Tuesday, May 28, 2019
The Universal World Profile Sourcebook for Cepheus and Traveller
For many of us, particularly the grognards and the gamers who approached SF gaming from the venue of fiction rather than film, there's a consistent expectation that any good SF game will provide you with some useful world building tools, as well as a means by which you can map out your corner of the galaxy for exploration and discovery. Traveller set the bar for this expectation high very early on with a decent system for generating an infinite number of star systems and subsectors to create as large and detailed a galaxy to explore as you could want.

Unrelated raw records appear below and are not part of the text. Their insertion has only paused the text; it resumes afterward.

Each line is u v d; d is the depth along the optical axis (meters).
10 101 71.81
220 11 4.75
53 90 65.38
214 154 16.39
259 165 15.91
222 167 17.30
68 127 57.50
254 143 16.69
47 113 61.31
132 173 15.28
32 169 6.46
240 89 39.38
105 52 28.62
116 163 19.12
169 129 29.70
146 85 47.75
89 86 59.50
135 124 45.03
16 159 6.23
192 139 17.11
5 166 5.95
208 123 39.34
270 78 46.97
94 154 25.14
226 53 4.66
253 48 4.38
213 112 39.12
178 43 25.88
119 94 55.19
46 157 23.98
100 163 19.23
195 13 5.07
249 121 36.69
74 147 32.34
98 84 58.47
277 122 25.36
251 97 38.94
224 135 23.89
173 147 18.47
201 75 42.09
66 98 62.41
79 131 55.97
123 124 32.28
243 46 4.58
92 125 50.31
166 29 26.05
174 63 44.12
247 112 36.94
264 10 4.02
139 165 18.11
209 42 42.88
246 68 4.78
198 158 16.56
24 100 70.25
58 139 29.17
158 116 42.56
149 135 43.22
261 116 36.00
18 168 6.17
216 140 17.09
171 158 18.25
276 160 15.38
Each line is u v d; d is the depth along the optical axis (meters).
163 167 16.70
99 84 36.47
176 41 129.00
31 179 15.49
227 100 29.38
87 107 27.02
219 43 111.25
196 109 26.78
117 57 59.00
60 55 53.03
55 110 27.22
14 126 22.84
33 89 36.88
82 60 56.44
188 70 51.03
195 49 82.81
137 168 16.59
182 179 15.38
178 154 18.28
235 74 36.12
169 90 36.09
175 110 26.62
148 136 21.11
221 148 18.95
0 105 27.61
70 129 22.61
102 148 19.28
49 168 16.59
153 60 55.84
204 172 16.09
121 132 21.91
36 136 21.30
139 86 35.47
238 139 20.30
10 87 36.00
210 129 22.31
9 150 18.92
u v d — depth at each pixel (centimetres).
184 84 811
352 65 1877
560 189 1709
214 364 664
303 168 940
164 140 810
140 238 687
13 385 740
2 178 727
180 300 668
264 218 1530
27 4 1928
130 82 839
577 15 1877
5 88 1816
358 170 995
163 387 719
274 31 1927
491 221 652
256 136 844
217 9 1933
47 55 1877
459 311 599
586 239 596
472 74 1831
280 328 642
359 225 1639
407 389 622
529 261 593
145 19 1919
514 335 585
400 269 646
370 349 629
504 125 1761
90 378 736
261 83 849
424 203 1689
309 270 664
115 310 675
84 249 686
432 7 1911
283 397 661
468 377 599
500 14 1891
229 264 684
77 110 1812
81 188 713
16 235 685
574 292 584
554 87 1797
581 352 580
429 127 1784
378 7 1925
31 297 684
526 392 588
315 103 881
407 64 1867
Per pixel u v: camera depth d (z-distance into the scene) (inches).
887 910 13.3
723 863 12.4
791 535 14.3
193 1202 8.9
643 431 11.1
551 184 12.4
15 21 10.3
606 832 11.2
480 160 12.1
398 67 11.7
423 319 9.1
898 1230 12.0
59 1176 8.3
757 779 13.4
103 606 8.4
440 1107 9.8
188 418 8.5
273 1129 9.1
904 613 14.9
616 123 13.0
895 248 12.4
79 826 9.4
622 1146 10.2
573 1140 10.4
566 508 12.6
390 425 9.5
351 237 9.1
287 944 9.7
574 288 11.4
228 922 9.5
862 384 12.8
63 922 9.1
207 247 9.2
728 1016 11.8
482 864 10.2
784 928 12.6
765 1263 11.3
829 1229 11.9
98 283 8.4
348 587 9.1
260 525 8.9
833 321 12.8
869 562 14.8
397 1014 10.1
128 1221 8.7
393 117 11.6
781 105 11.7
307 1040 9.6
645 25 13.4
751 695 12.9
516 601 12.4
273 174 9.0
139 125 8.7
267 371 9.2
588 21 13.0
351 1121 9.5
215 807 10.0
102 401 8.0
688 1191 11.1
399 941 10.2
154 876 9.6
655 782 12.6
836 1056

When Mongoose published Traveller in its "1st edition" of their new version of the game they thankfully made it OGL, and then later made the mistake of not keeping MGT2 OGL, thus splitting their market of third party support. Most third party support for Traveller continues, but under the older OGL which has been retooled into a new edition of the game called the Cepheus Engine. This iteration of Traveller is the MGT1 version from the OGL, with some additional content to flesh the game out. It's also spawned lots of new product, aimed primarily as support for Cepheus or for other SF games that could benefits from specific rules such as ship design or world building.
Enter the Universal World Profile. This book is an expansion on the basic world design rules in Cepheus and MGT1, providing more depth of discussion on what each statistic and fact means when creating a world's UWP. For those of you unfamiliar with Traveller's mechanics in world design, each planet gets a "stat block" in Traveller hexadecimal format that lets you quickly determine a planet's composition, size, atmosphere, population, government, star ports and other useful details right no down to trade codes. It was an ingenious way of codifying and making an entire galaxy a prospective explorable option....you could get in a ship, journeying across the parsecs to theoretically endless explorable planets. A creative Traveller referee could take those stat blocks and make them really interesting, or you could play it straight and run Traveller like some sort of trade or merc-driven procedural; the core conceit was brilliant and simple, but it is the reason Traveller remains a persistent and popular RPG to this day and (almost) no one remembers games like Space Opera or Universe (except maybe for how baroque and painful they were).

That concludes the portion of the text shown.